Wednesday, March 12, 2014
By DENIS D. GRAY and ERIC TUCKER The Associated Press
(Continued from page 1)
Caitlan Coleman, right, sits with her husband, Josh, in this undated photo provided by her father, James Coleman. The couple disappeared in Afghanistan in October.
The Associated Press
It was not known whether the silence over the case by U.S. and Canadian officials was because of ongoing negotiations to seek their release. But information blackouts have kept some similar past cases quiet in an attempt to not further endanger those missing.
According to Hazrat Janan, the head of the provincial council in Afghanistan's Wardak province, the two were abducted in Wardak in an area about 25 miles west of the capital, Kabul.
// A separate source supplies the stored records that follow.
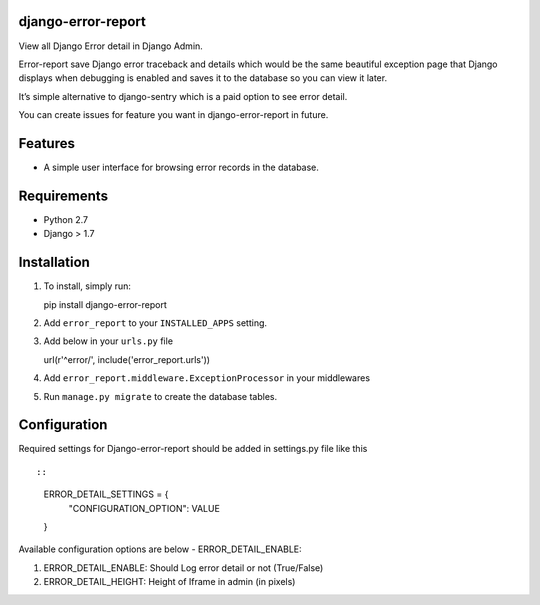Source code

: django-error-report
===================

View all Django Error detail in Django Admin.

Error-report save Django error traceback and details which would be the
same beautiful exception page that Django displays when debugging is
enabled and saves it to the database so you can view it later.

It’s simple alternative to django-sentry which is a paid option to see
error detail.

You can create issues for feature you want in django-error-report in
future.

Features
========

-  A simple user interface for browsing error records in the database.

Requirements
============

-  Python 2.7
-  Django > 1.7

Installation
============

1. To install, simply run:

   pip install django-error-report

2. Add ``error_report`` to your ``INSTALLED_APPS`` setting.
3. Add below in your ``urls.py`` file

   url(r'^error/', include('error\_report.urls'))

4. Add ``error_report.middleware.ExceptionProcessor`` in your middlewares
5. Run ``manage.py migrate`` to create the database tables.

Configuration
=============

Required settings for Django-error-report should be added in settings.py
file like this

::

::

    ERROR_DETAIL_SETTINGS = {
        "CONFIGURATION_OPTION": VALUE
    }

Available configuration options are below - ERROR\_DETAIL\_ENABLE:

1. ERROR\_DETAIL\_ENABLE: Should Log error detail or not (True/False)

2. ERROR\_DETAIL\_HEIGHT: Height of Iframe in admin (in pixels)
They were passing through Wardak while traveling from Ghazni province south of Kabul to the capital.
Wardak province, despite its proximity to Kabul, is a rugged, mountainous haven for the Taliban, and travel along its roads is dangerous. Foreigners who do not travel with military escorts take a substantial risk.
He said they were believed to have been taken from one district in Wardak to a second and then into Ghazni.
"After that, the trail went dead," Janan said.
He said it was suspected that the kidnappers were Taliban because criminal gangs would have likely asked for a ransom.
About two months ago, Taliban spokesman Zabihullah Mujahid said the group had carried out an investigation and found no Taliban members were involved in the case of the missing couple.
"We do not know about these two foreigners," he said in a telephone interview.
Janan's information could not be independently verified, and U.S. and Canadian officials still do not say for certain the couple was abducted.
NATO officials said they had no current information on the case, which was turned over to the U.S. State Department after it was determined the couple were not affiliated with foreign military forces.
Coleman said his daughter and her husband met on the Internet and married in 2011. They had previously traveled through Central America so they had some experience abroad.
During their recent Asian travels, they bought local goods to help vendors, slept in their tent and hostels and interacted with villagers. Despite her travel fever, love of history and desire to do good, her father said Caitlan "wanted basically to be a housewife and have a bunch of kids."